While he’s been effective with a limited arsenal, he’ll need to significantly develop his breaking ball to be successful at the next level. He has a power pitcher’s frame with little room left to grow and is one of the safer pitching prospects in the draft.
Fried, a 6’3”, 170-pounder whose fastball sits in the low 90s, has drawn rave reviews from scouts, especially for his plus breaking ball that has excellent shape and downward action.
He has a highly athletic and projectable frame, while his feel and command of his pitches is incredibly mature for his age. His curveball is already a plus offering and the best in the draft, as he throws it in the mid-to-upper-70s with tight rotation and late, downer bite.
His delivery is smooth yet deceptive, which aids the effectiveness of his solid-average changeup. As a senior, he’s already shown an above-average feel for the strike zone as well as command of each of his pitches.
At 5’9”, Stroman could probably pump low 90s from his knees. His size will ultimately hurt his draft stock, but his blinding arm speed and upper-90s fastball are legitimate. However, he struggles to throw consistently on a downward plane and could be in for a rude awakening upon entering pro ball.
Given his plus-plus fastball, there’s a strong chance that the right-hander will be transitioned to the bullpen, where he profiles as a high-leverage reliever or closer down the road.
4. Lucas Giolito, RHP, Harvard-Westlake HS (Calif.)
Courtesy of latimes.com
High School:Harvard Westlake (Calif.)
One of the nation’s top pitching prospects headed into the 2012 season, Giolito affirmed his potential as No. 1 overall draft pick by pumping 95-99 mph fastballs and dominating top-notch competition earlier this spring.
However, the right-hander has been sidelined since early March after spraining his UCL and has become one of the biggest gambles in the 2012 draft class. He’s begun throwing flat ground sessions, though he’ll need to be able to throw for scouts to be a top pick.
A UCLA commit, Giolito’s injury will inevitably scare some teams enough to avoid drafting him. At the same time, his arm and arsenal—including a double-plus breaking and solid-average changeup—will surely be viewed as a gamble worth taking.
He’ll need big-time money to pass on his college commitment, which means he’ll likely have to be a top-10 selection come draft day.
The top collegiate arm headed into the 2012 season, the tall right-hander has the prototypical power build and 94-98 mph fastball to match.
However, while his stats may suggest dominance, Appel has been too hittable all season. He struggles to get on top of his fastball at times, which results in straighter and lighter variations that linger up in the zone.
While his slider can flash plus potential on occasion, it’s an inconsistent pitch. Appel’s struggles with the pitch have led to him throwing an increased amount of changeups this season—a pitch that currently works due to its speed differential and not due to movement.
He’s a safe pick in any of the top five spots but still lacks the polish and pitchability one looks for in an elite college pitcher.

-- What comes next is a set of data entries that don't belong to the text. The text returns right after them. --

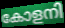
കോളനി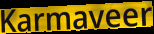
KarmaveerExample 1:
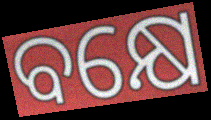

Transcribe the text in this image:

ବକ୍ଷେ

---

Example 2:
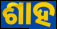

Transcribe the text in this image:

ଶାହ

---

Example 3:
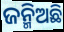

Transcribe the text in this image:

ଜନ୍ମିଅଛି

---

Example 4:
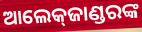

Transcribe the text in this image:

A former position player who’s only been pitching for a few years, Zimmer is already highly advanced with a relatively fresh arm. His fastball has been as high as 98 mph this spring, though he typically works in the 93-96 range.
His curveball has late, sharp break and is viewed by some as the best breaking ball in the draft. As he gains more of a feel for it (and pitching in general), it should become a legitimate plus offering.

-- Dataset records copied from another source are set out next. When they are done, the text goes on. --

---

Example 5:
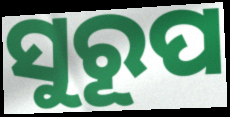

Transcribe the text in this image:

ସୁରୂପ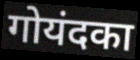
गोयंदका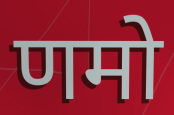
णमो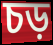
চড়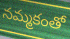
నమ్మకంతో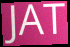
JAT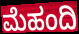
ಮೆಹಂದಿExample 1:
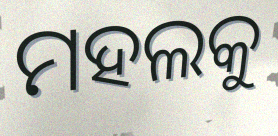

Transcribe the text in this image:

His changeup lags behind his breaking ball, but considering how quickly he’s put everything together on the mound, there’s no reason to doubt the pitch will be anything less than above average.

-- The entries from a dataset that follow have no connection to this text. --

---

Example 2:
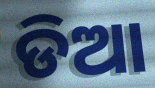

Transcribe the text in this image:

ଡିଆ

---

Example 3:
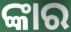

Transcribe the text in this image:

ଙ୍କାର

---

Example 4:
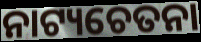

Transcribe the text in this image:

ନାଟ୍ୟଚେତନା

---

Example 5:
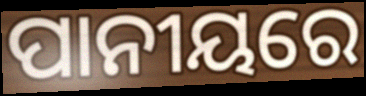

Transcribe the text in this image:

ପାନୀୟରେ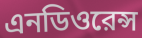
এনডিওরেন্স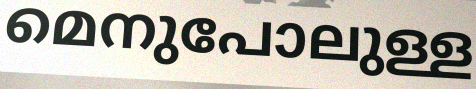
മെനുപോലുള്ള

Gausman—who possesses a lightning-quick arm—has consistently popped upper 90s all spring. Surprisingly, his best secondary pitch is a changeup that grades as an above-average offering. His slider has flashed improved bite and depth, and, considering his plus fastball, it should be a legitimate swing-and-miss pitch once it's more developed.
He's been dominant this season against top-notch SEC hitters and is perhaps the most big-league-ready of all collegiate arms.